Adding external engines to "External lookup" option
Right-Clicking on an IP address allowing me to choose the option of "External lookup".
I would like to add/remove some of the engines listed in there. do I have the option to do so?
some of them lead to non-relevant links.
you can change them using this path:
Admin > System > Context Menu Actions
Also which of the items that you have looked at are not relevant? please add them here so we can get them removed from future releases.
I will take a look at the links you have attached.

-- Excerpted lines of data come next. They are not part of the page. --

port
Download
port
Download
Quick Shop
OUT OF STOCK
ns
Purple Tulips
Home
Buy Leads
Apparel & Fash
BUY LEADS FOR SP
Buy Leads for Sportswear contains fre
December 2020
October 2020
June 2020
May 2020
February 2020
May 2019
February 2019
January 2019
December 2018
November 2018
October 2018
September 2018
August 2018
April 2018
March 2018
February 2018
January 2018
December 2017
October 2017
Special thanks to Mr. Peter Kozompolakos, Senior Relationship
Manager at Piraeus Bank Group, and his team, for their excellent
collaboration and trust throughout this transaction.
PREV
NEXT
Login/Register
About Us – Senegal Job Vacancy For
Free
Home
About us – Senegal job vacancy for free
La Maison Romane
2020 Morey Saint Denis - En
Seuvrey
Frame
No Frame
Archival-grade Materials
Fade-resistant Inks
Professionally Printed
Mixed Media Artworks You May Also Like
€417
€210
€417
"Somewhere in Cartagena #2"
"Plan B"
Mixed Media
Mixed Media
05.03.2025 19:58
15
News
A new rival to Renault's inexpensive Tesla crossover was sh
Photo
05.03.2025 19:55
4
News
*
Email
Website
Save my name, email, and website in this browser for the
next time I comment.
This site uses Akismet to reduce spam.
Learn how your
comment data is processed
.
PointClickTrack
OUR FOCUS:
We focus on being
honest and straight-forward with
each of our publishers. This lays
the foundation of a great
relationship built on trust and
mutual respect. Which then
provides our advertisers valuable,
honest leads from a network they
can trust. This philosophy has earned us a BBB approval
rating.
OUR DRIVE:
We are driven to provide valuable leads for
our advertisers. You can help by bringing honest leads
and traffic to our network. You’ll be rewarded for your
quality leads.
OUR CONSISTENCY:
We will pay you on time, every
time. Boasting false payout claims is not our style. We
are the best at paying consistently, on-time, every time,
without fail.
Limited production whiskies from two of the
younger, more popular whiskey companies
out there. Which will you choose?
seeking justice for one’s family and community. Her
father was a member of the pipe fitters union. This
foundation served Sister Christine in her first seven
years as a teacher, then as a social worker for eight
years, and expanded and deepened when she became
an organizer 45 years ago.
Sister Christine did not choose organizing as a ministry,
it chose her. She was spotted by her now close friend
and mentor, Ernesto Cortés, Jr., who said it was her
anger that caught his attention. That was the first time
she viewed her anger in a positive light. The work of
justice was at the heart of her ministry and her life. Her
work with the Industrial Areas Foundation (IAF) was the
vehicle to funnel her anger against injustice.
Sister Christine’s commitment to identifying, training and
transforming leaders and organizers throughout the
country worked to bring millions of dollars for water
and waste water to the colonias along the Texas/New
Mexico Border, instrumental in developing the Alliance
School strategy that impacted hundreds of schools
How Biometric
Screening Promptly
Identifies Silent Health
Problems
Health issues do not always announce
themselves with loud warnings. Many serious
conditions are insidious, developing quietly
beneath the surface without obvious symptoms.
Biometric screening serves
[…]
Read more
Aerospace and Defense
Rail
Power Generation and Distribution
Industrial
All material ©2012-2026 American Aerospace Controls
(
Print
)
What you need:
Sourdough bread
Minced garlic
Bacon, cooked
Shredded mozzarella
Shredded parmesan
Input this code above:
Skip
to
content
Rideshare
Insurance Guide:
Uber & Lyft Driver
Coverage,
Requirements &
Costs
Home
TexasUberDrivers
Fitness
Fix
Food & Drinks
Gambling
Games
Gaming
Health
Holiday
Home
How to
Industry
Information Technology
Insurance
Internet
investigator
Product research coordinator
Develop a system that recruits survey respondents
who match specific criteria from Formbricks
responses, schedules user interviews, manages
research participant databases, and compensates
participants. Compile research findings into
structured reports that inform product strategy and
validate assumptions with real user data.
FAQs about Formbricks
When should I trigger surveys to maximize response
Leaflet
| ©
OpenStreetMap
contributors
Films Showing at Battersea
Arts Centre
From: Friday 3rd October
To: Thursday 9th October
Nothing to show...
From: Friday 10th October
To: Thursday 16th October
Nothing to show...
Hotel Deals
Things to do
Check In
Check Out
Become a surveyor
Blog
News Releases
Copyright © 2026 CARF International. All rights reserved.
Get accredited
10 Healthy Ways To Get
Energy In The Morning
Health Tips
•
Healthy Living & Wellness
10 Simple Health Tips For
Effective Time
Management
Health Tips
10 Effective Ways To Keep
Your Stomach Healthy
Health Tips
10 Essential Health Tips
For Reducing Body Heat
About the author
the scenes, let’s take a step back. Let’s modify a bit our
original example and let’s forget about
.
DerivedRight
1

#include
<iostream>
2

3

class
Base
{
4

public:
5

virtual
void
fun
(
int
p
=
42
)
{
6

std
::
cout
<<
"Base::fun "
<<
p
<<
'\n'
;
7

follow to what you have asked:
1. BFK Passive DNS Collection - leads to 404 error (The requested URL /bfk_dnslogger.html was not found on this server)
2. Malware Domain List - Leads to the right page, but not loading the tested IP automatically
3. ThreatExpert Search - Leads to Symantec page (Symantec - Global Leader In Next-Generation Cyber Security | Symantec )... does it supposed to? where can i see the IP check results?
Have created internal ticket to get those either fixed or removed from the next build.
You can disable or remove those context items in the mean time so they do not confuse any analysts that are attempting to use them.
Also, as of v126.96.36.199 (I believe that's correct), you can now create custom Lookup Group Names as well. The RSA NW dev team changed the Group Name dropdown to allow you to type Free-form text. The first time you do this, it will create the new group name. From there on, it will be available as a drop-down item. This is super helpful, as you can start grouping lookups based on tools/types (Splunk lookups, IP enrichment, Domain enrichment, OSINT, etc).